Japanese motor manufacturer Honda’s first advanced hydrogen fuel-cell-powered vehicle has come off-line at the company’s dedicated fuel-cell vehicle manufacturing facility in this country.
It took 19 years to develop the four- seater FCX Clarity, which runs on electricity produced by combining hydrogen with oxygen, and emits only water vapour from its exhaust pipe.
The FCX Clarity was designed from scratch as a dedicated fuel-cell vehicle.
It is powered by a compact Honda V Flow fuel-cell stack.
Honda says the car boasts a “low-slung, dynamic and sophisticated appearance, made possible by the innovative layout of the fuel-cell power plant”.
Lease sales are scheduled to begin in the US this month, and later this year in Japan.
The combined sales plan for Japan and the US is expected at a few dozen units within a year, and about 200 units within three years.
US actress Jamie Lee Curtis will be among the first to take delivery of the vehicle.

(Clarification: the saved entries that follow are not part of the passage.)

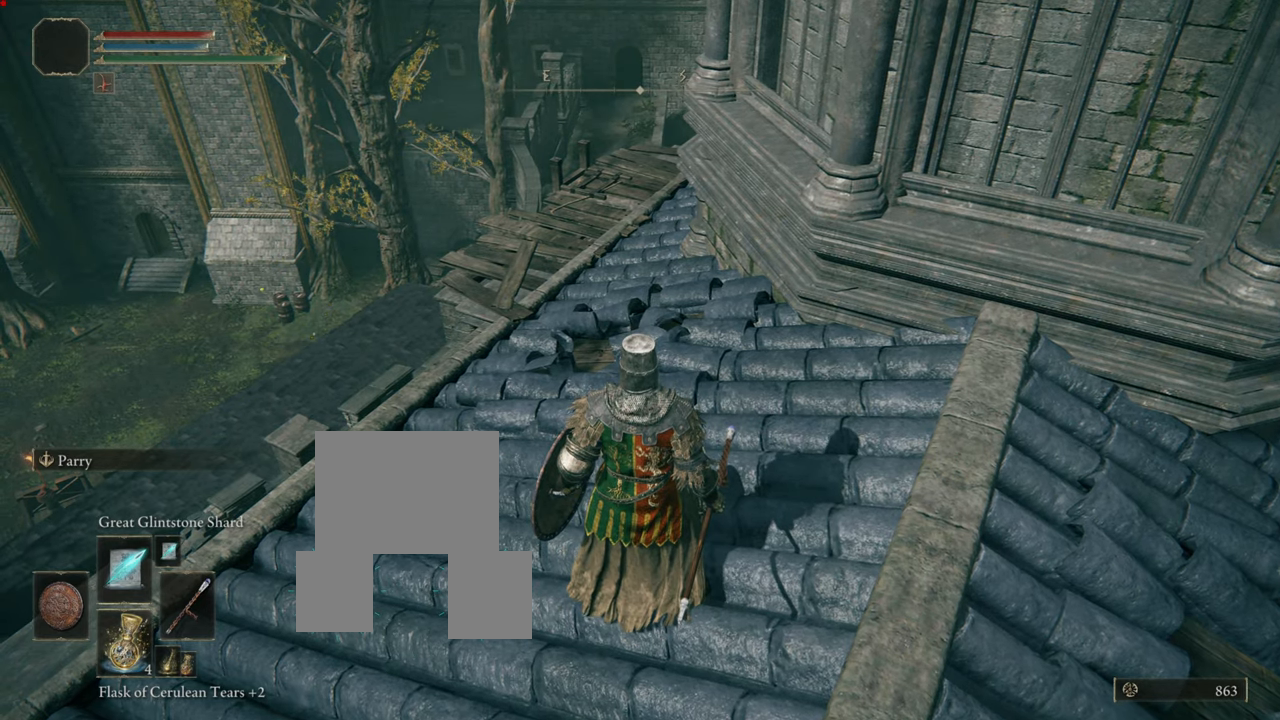
{"buttons": [], "left_stick": "down", "right_stick": "up", "events": [[216, "left_stick", "down"], [467, "right_stick", "up"]]}
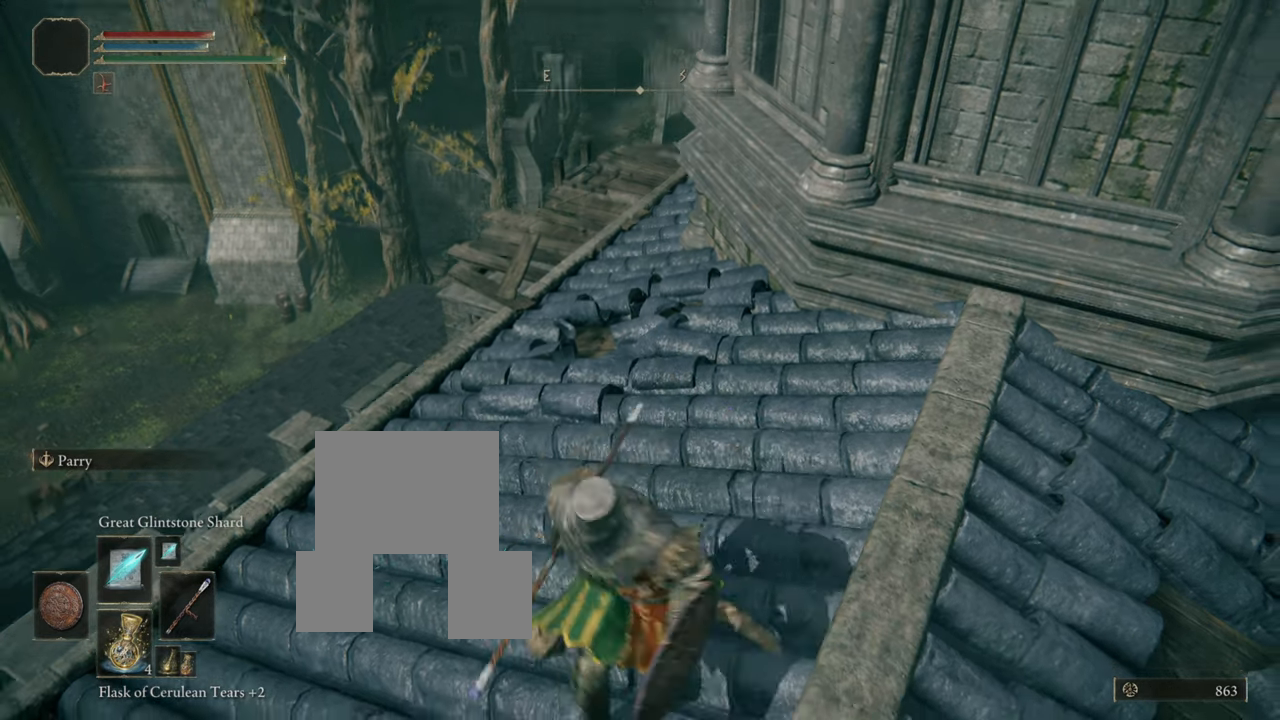
{"buttons": [], "left_stick": "up", "right_stick": "center", "events": [[217, "left_stick", "center"], [217, "right_stick", "center"], [400, "left_stick", "up"]]}
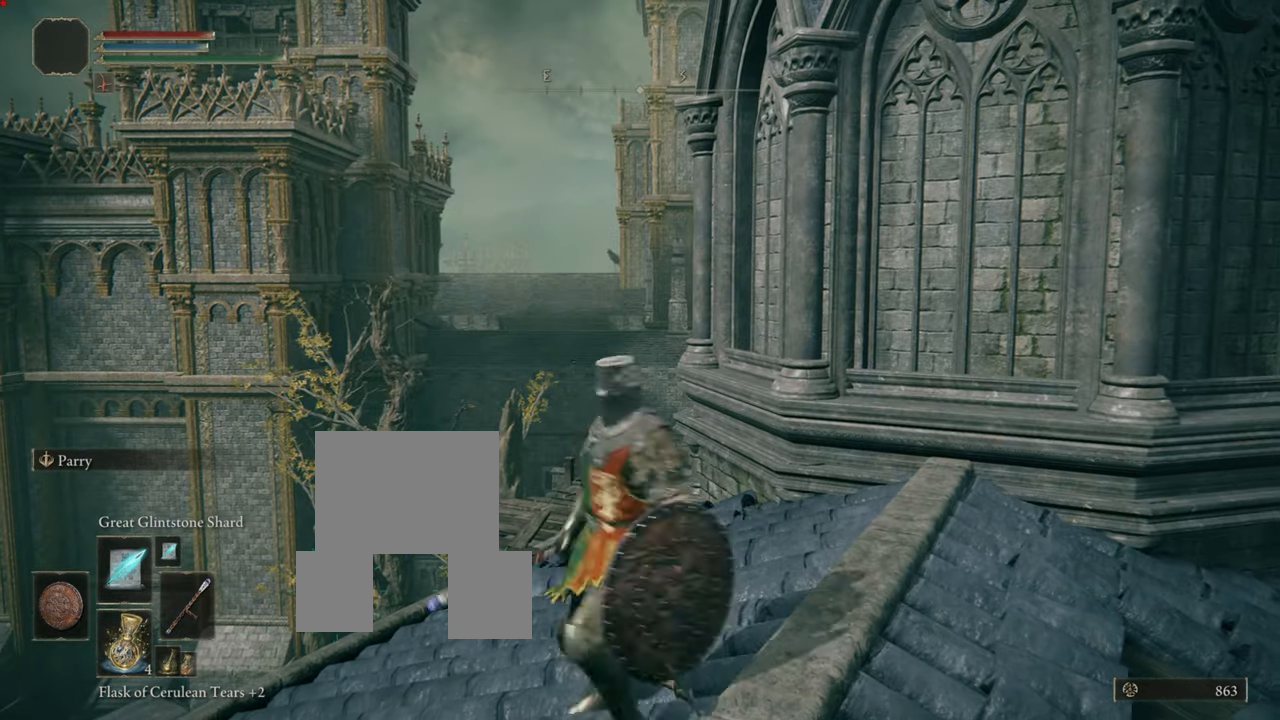
{"buttons": [], "left_stick": "center", "right_stick": "down", "events": [[200, "left_stick", "up-left"], [417, "left_stick", "center"], [433, "right_stick", "down"]]}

The BBC reports that one of the biggest obstacles standing in the way of wider adoption of fuel-cell vehicles is the lack of hydrogen fuelling stations.
It also notes – in an ironic twist – that hydrogen is costly to produce and that the most common way to produce hydrogen is still from fossil fuels.
The FCX Clarity made its world debut at the Los Angeles International Auto Show in November last year.